Pelemahan nilai tukar rupiah terhadap dolar Amerika Serikat (AS) diperkirakan akan berdampak langsung terhadap daya beli masyarakat. Hingga kini, rupiah masih berada di bawah tekanan dan belum mampu keluar dari penguatan dolar AS.
Dikutip detikFinance, saat ini, kurs dolar AS telah menyentuh level tertinggi sepanjang masa di kisaran Rp 17.600. Kondisi tersebut dinilai membuat rupiah sulit kembali ke level normal dalam waktu dekat.
SCROLL TO CONTINUE WITH CONTENT
Ekonom dari Center of Economics and Law Studies (CELIOS), Nailul Huda, menilai dampak paling nyata dari pelemahan rupiah adalah meningkatnya inflasi impor. Menurutnya, Indonesia masih bergantung pada berbagai produk impor untuk memenuhi kebutuhan sehari-hari.
"Dampaknya adalah, inflasi dari impor akan mulai naik ke depan terutama akibat biaya distribusi naik, harga barang naik. Imported inflation akan terjadi, terutama untuk barang yang terkait impor, baik bahan baku, penolong, ataupun konsumsi," ujar Huda ketika dihubungi detikcom, Jumat (15/5/2026).

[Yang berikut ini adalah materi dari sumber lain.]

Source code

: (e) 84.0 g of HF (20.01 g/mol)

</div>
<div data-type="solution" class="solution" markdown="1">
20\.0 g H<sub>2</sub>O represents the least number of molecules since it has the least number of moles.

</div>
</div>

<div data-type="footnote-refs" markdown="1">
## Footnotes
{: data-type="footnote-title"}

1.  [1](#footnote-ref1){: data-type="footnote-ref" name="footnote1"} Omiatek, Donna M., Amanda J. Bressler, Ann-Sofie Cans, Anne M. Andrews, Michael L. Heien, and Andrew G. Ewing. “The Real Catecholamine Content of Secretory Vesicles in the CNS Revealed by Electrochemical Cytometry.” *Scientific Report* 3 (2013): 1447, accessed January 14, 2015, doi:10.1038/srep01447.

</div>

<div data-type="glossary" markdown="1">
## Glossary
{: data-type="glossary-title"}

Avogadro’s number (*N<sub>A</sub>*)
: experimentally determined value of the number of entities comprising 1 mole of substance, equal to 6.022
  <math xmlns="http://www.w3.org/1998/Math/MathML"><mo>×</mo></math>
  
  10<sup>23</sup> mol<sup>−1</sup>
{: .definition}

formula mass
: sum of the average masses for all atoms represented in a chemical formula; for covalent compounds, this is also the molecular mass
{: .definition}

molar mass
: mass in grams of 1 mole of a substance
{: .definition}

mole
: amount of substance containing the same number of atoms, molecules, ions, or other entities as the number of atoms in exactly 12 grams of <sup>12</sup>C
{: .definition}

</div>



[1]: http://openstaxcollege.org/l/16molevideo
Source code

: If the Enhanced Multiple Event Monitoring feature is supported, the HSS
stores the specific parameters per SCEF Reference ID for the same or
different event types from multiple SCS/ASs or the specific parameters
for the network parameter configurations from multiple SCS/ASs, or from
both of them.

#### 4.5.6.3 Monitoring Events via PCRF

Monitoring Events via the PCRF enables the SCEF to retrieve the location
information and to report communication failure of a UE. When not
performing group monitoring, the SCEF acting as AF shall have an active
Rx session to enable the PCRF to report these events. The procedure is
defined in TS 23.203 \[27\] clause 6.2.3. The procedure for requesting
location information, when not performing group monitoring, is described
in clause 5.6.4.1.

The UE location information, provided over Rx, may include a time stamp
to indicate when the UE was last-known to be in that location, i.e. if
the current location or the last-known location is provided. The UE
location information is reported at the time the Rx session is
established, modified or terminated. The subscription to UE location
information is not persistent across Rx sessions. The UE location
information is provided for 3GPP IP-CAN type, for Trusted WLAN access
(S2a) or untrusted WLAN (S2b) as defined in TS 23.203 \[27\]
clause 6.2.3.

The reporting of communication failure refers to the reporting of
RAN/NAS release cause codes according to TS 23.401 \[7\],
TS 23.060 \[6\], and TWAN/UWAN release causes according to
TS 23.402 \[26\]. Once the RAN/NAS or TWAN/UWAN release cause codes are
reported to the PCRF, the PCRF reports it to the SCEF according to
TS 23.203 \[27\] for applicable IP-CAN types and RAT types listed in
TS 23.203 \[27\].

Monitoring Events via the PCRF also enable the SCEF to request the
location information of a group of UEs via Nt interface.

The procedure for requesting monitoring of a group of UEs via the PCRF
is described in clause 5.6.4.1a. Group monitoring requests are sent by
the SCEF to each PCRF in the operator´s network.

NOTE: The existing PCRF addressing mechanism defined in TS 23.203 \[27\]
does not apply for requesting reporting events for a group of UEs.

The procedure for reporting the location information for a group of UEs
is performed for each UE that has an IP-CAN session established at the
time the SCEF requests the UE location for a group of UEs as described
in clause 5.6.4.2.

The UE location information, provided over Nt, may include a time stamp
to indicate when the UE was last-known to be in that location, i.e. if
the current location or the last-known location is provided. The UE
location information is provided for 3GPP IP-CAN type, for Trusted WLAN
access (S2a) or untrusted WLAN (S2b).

Huda memprediksi ada kenaikan harga dalam 2-3 bulan ke depan. Dia menyatakan yang sudah mulai terlihat naik harganya adalah plastik sebab bahan bakunya saat ini langka, distribusinya mahal, dan ketika mendapat eksportir yang produknya bisa diimpor harganya naik karena rupiah sangat lemah.
Pelemahan harga plastik bukan cuma fenomena biasa, pasalnya banyak barang-barang yang menggunakan plastik akan ikut meningkat harganya, misalnya minyak goreng dalam kemasan.
"Jadi, dampak dari pelemahan nilai tukar ini bisa menyeluruh ke semua lapisan masyarakat, mulai dari penjual gorengan hingga pengusaha terkena dampak negatif," sebut Huda.
Senada dengan Huda, Ekonom Center of Reform on Economics (CORE) Indonesia, Yusuf Rendy Manilet mengatakan, Indonesia juga masih banyak mengimpor gandum, kedelai, bawang putih, susu, bahan baku obat, sampai bahan baku industri. Ketika nilai tukar rupiah melemah, biaya masuk barang-barang tersebut juga ikut naik.
"Dampaknya pelan-pelan terasa di harga makanan, obat, sampai kebutuhan rumah tangga," ujar Rendy kepada detikcom.